Guerrillas Avînar Merîvan and Rûken Sipêrtî died in a Turkish attack on Xakurke in 2018. The People’s Defense Forces (HPG) paid tribute to them, saying there were courageous revolutionaries of their people and selfless defenders of a free life. The HPG expressed its condolences to the families of the fallen and the Kurdish people.
Avînar Merîvan
Avînar Merîvan was born in Amed as the daughter of a family close to the Kurdish liberation struggle. Politicized at an early age in her patriotic home, she was confronted as a schoolgirl with the repressive denial and assimilation policies in Kurdistan, legitimized by the state’s ideology, and the degeneration of the youth forced by the system. That is why she became involved in the Kurdish youth movement. She continued this activism as a student in Amed.
During her time at university, Avînar Merîvan was repeatedly targeted by the state and was arrested several times. These experiences, coupled with intensive reading of the ideology of the Kurdish liberation movement – her brother Mervan Amed had joined the guerrillas in 2009 – shaped her views on the reality that every generation of Kurds had grown up under martial law, a state of emergency or in war for a century. She decided to escape the system and go to the mountains. In 2012, when the Rojava revolution was just approaching, she joined the guerrillas in Amed.
Avînar Merîvan received her military training in Metîna in South Kurdistan, then she went to Garê. In 2013, her brother was killed in the revolutionary people’s war in Geliyê Tiyarê. His loss was the decisive factor in her desire to fight on the fronts of the hot war. As a member of the Association of Free Women (YJA Star), she moved to Xakurke in the same year. The HPG described Avînar Merîvan as a persistent militant who did not deviate from the principles of the apoist philosophy even under the most difficult conditions.
“Comrade Avînar had a personality who, with her enthusiastic participation, awakened determination and the will to fight in all her friends and companions and gave them courage. With this quality, she knew how to secure a place for herself in everyone’s hearts. With her clear stance on the line of women’s liberation, her unwavering commitment to Rêber Apo and our liberal values and an unwavering friendship, she has left traces that can no longer be erased.”
Rûken Sipêrtî
Rûken Sipêrtî was born in Silopi in the province of Şirnex (Şırnak). Her family, which has a tradition of resistance, belongs to the Sipêrtî tribe based in Botan. Through these family connections and a political environment, she became acquainted with the Kurdish liberation movement at an early age. However, this was also related to the omnipresent oppression of the Kurdish population and the experiences of the scorched earth policy that turned more than 3,000 villages in Kurdistan into ashes in the 1990s.

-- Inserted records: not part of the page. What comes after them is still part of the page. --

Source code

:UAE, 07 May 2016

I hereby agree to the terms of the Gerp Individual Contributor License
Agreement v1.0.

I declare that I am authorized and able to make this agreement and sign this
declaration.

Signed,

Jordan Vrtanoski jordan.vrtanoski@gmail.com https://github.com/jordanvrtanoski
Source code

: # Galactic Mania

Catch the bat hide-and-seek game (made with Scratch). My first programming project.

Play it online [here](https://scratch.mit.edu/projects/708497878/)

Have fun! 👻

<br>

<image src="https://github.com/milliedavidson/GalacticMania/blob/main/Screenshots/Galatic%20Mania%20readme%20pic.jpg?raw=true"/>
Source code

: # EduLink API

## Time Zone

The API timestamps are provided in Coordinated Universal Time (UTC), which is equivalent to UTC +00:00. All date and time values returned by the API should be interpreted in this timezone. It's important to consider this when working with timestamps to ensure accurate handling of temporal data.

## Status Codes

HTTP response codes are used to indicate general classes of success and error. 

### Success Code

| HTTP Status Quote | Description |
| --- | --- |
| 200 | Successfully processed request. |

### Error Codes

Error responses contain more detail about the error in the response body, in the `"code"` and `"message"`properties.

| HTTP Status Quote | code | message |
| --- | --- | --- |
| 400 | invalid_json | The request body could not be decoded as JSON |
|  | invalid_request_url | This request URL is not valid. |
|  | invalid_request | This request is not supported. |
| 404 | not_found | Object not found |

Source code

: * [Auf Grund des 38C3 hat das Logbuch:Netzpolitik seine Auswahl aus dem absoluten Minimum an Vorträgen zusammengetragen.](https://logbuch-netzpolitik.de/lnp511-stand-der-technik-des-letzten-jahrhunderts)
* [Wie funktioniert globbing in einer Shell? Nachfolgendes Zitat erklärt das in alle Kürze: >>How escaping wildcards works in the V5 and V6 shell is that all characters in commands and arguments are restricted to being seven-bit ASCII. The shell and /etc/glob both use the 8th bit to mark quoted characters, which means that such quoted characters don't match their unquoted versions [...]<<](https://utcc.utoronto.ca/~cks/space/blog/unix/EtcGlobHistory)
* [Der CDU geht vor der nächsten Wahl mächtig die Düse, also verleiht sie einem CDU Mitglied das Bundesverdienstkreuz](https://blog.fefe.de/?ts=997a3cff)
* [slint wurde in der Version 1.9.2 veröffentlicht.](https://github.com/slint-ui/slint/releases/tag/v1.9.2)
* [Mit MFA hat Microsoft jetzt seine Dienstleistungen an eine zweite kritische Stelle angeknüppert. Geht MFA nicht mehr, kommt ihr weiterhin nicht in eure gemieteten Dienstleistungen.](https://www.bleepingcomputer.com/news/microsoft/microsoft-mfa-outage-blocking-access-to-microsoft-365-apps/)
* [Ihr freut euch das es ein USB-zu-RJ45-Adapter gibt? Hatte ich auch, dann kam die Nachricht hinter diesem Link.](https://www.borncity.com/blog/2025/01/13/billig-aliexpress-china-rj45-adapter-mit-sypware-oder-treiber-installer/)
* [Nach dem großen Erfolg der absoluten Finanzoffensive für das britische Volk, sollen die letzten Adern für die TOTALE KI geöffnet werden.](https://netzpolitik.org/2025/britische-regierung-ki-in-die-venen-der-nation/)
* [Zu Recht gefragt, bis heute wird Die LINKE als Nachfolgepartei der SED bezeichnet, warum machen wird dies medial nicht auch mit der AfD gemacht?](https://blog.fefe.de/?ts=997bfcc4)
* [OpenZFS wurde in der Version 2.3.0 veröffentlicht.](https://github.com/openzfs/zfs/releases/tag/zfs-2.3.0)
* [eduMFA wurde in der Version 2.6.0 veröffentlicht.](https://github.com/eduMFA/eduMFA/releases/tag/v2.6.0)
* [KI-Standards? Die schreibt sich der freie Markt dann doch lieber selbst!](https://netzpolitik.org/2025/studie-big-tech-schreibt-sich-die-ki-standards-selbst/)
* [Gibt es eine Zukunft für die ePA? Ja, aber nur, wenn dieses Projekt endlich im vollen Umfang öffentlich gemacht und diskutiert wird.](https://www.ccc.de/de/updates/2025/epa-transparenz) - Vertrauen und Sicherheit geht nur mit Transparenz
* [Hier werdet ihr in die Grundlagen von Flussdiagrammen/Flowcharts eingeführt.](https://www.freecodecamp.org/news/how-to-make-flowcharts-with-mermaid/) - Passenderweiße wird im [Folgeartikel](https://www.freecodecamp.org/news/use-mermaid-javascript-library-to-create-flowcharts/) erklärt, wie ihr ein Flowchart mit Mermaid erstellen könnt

Initially active in the political sphere for a while, in 2012 Rûken Sipêrtî decided to become part of the armed struggle against the Turkish state’s policy of war of annihilation. The path to the guerrillas led her to the Cûdî Mountains. Here she underwent basic military training, then she went to the Herekol region. When Abdullah Öcalan, the mastermind and founder of the PKK who has been imprisoned in Turkey since 1999, announced a historic ceasefire and the withdrawal of the guerrillas from North Kurdistan in March 2013 as part of the dialogue process with the Turkish state that was later unilaterally broken off by Ankara, which was intended to clear the way for a democratic solution to the Kurdish question, she went to the Medya Defense Areas.
In Heftanîn, Rûken Sipêrtî completed in-depth military training and acquired special skills and abilities for various areas of guerrilla warfare. Ideologically, she dealt intensively with the paradigm of the women’s liberation struggle and the YJA Star. In 2014, she went to Rojava as part of a mobilization to take part in the resistance against the terrorist organization Islamic State. During a mission in Jaza (Jazaa) on the border with Iraq, she was injured in the head when clashes broke out. She was able to recover quickly and return to the front. This time she went to Kobanê, where she took part in the great resistance in the city, which was then surrounded by ISIS, and suffered another injury.
Rûken Sipêrtî spent a total of two years in Rojava before moving to her hometown of Silopi, where the resistance for self-government in Kurdistan led by the Civil Self-Defense Units (YPS) emerged in 2016. After a while, she returned to the Medya Defense Areas, where she fought in Xakurke until her death. The HPG describes her as a “courageous comrade” who was respected and valued by all sides for her claim to represent the identity of the free woman.